═════ SELECTED EXCERPT ═════
Building sh-linux

1. First retrieve the source code. All sources are managed using CVS, the central repository being stored here at ST. If you have access to this then the code can be checked out directly:
   1. First set the CVSROOT environment variable to point to the repository:

      export CVSROOT=/u/stuart/linux/sh/repository
      

      or for those of you still using C shell:

      setenv CVSROOT /u/stuart/linux/sh/repository
      

   2. Next checkout the sources:

      co src
      

   Unfortunately we cannot offer remote access to this repository.

   The alternative method of obtaining the sources is from the ftp.uk.linux.org FTP server. Most source code is provided as patches against easily available packages, however some are provided in full, especially where it is less common, or so small it is easier to provide the complete package.

   Name	Version	Form	Description
   binutils	2.9.1	Patch	The binutils package (as, ld, objdump, BFD, liberty etc.).
   example	-	Complete	Some simple examples which run on the SH3EVA, not using Linux.
   gcc	2.95.1	Patch	The GNU Compiler Collection. Note this is the full version, not just the 'core' package.
   genromfs	0.3	Complete	Tools to build a ROM filesystem
   glibc	2.1.1	Patch	The GNU C library. This has also had two optional packages installed; crypt version 2.0.11 and linuxthreads version 2.1.2.
   linux	2.2.9	Patch	The linux kernel
   misctools	-	Complete	Miscellaneous tools. Currently only genromdisk, used for generating ROM block device images.
   sash	2.1	Complete	A simple stand-alone shell
   sh3mon	-	Complete	Simple monitor for the SH3EVA board.

   For example, for binutils you will need the files:

   • binutils-2.9.1.tar.gz (available from the normal GNU archives).
   • binutils-2.9.1-shpatch-0.01.gz
   Then unpack the base sources and apply the patch:

   tar xvfz binutils-2.9.1.tar.gz
   zcat binutils-2.9.1-shpatch-0.01.gz | patch -p1 -d binutils-2.9.1
   

   Note if using the patch technique, some top level directory names will end up containing version numbers. This doesn't make any difference, but needs to be kept in mind.
2. Next you will need to start building things.
═════
» **EXERCISE REQUIREMENTS**:
- A) In the sh-linux build page, which FTP server offers the sources as an alternative to the CVS repository?
- B) Write the next part of the sh-linux build page, picking up after its final line.
═════ DATA EXTRACTS ═════
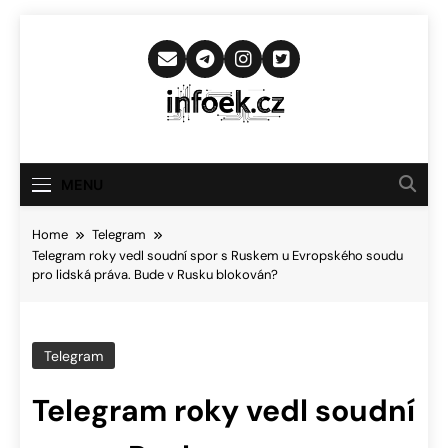
Skip
to
content
Infoek.cz
Web Věnující Se Technologickým
Novinkám
MENU
Home
Telegram
Telegram roky vedl soudní spor s Ruskem u Evropského soudu
pro lidská práva. Bude v Rusku blokován?
Telegram
Telegram roky vedl soudní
═════
» **YOUR RESPONSES**:
- A) ftp.uk.linux.org

- B)
   1. Before you do anything else, decide where you would like the tools to be installed. The usual place is /usr/local/sh, however anywhere else can be used, and all the configure scripts take the target directory as a configuration option, so it is easy to change. As part of the build process tools installed in this directory will need to be called, you should add the bin sub-directory to your path, for example:

      export PATH=/usr/local/sh/bin:$PATH
      

   2. First build and install binutils:

      cd binutils
      ./configure --target=sh-linux --prefix=/usr/local/sh
      make
      make install
      cd ..
      

      /usr/local/sh is the directory where tools will normally be installed, but this is not mandatory.
   3. The next thing to build is gcc:

      cd gcc
      ./configure --target=sh-linux --prefix=/usr/local/sh
      make cross
      make install-cross
      cd ..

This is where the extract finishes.